Das Wohnhaus in der City


Großstadt. Die Wohnungsnot in den Städten ist groß. Doch bislang stand das Baurecht verdichteter Wohnbebauung in den Städten im Weg. Die Novellierung des Städtebaurechts soll das jetzt richten.
Was lange währt, wird endlich gut. Seit rund zehn Jahren fordern Stadtplaner die Anpassung des Städtebaurechts an die realen Bedürfnisse der Städte. Jetzt ist mit der Schaffung „Urbane Gebiete“ als neue Kategorie im Planungsrecht eine Lösung in Sicht, sollte der Referentenentwurf bis Ende des Jahres Gesetz werden.



Detlef Kron erklärt die neue Kategorie Urbane Baugebiete

„In den verdichteten Innenstadtlagen und Cityrandgebieten ist es bislang schwierig, Wohnen zu planen. Selbst im Neckarpark“, erklärt Dr. Detlef Kron, Leiter vom Amt für Stadtplanung und Stadterneuerung in Stuttgart. Bislang ist die Stadtplanung noch auf die bestehenden Gebietskategorien der Baunutzungsverordnung angewiesen.

„Doch die lassen sich auf die Anforderungen an die Planung in den meisten Innenstädten gar nicht anwenden, weil die Emissionsschutzwerte und das Maß der Nutzung gar nicht erreichbar und sinnhaft sind. Die Gebietskulissen sind bislang zu unflexibel, um urbane und kleinteilig gemischte Wohnquartiere neu zu planen“, sagt Barbara Landwehr, Fachbereichsleiterin Planen Entwickeln Liegenschaften der Universitätsstadt Tübingen. „Mit einer Grundflächenzahl von 0,4 (Anteil der Fläche eines Baugrundstückes, das bebaut werden darf) und einer Geschossflächenzahl von 1,2 (maximal genutzte Fläche auf allen Stockwerken zusammen) kommen Sie da nicht weit“, ergänzt Kron.

· · ·

- AUFGABEN -
1 – Welches Amt leitet Dr. Detlef Kron laut dem Ausgangstext?
2 – Nennen Sie sämtliche Eigennamen von Orten, die im Ausgangstext vorkommen.
3 – Schreiben Sie aus dem Ausgangstext den Abschnitt ab, der mit "Das Wohnhaus in" beginnt und bis einschließlich "Jahres Gesetz werden." reicht.
Für die Bearbeitung werden die Daten nicht benötigt.

· · ·

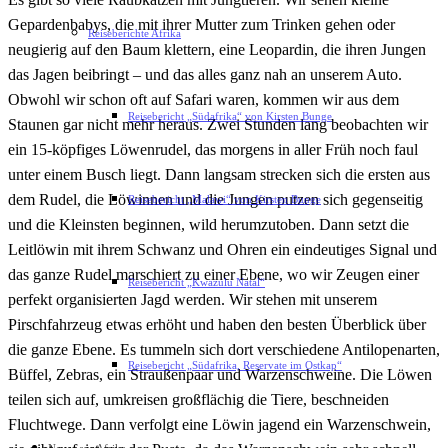
Gepardenbabys, die mit ihrer Mutter zum Trinken gehen oder
Reiseberichte Afrika
neugierig auf den Baum klettern, eine Leopardin, die ihren Jungen
das Jagen beibringt – und das alles ganz nah an unserem Auto.
Obwohl wir schon oft auf Safari waren, kommen wir aus dem
Reisebericht „Südafrika“ von Kirsten Bunge
Staunen gar nicht mehr heraus. Zwei Stunden lang beobachten wir
ein 15-köpfiges Löwenrudel, das morgens in aller Früh noch faul
unter einem Busch liegt. Dann langsam strecken sich die ersten aus
dem Rudel, die Löwinnen und die Jungen putzen sich gegenseitig
Reisebericht „Malawi“ von Kirsten Bunge
und die Kleinsten beginnen, wild herumzutoben. Dann setzt die
Leitlöwin mit ihrem Schwanz und Ohren ein eindeutiges Signal und
das ganze Rudel marschiert zu einer Ebene, wo wir Zeugen einer
Reisebericht „Kwazulu Natal“
perfekt organisierten Jagd werden. Wir stehen mit unserem
Pirschfahrzeug etwas erhöht und haben den besten Überblick über
die ganze Ebene. Es tummeln sich dort verschiedene Antilopenarten,
Reisebericht „Südafrika, Reservate im Ostkap“
Büffel, Zebras, ein Straußenpaar und Warzenschweine. Die Löwen
teilen sich auf, umkreisen großflächig die Tiere, beschneiden
Fluchtwege. Dann verfolgt eine Löwin jagend ein Warzenschwein,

· · ·

- LÖSUNGEN -
1 – Das Amt für Stadtplanung und Stadterneuerung in Stuttgart.

2 – Neckarpark, Stuttgart, Tübingen

3 –
Das Wohnhaus in der City


Großstadt. Die Wohnungsnot in den Städten ist groß. Doch bislang stand das Baurecht verdichteter Wohnbebauung in den Städten im Weg. Die Novellierung des Städtebaurechts soll das jetzt richten.
Was lange währt, wird endlich gut. Seit rund zehn Jahren fordern Stadtplaner die Anpassung des Städtebaurechts an die realen Bedürfnisse der Städte. Jetzt ist mit der Schaffung „Urbane Gebiete“ als neue Kategorie im Planungsrecht eine Lösung in Sicht, sollte der Referentenentwurf bis Ende des Jahres Gesetz werden.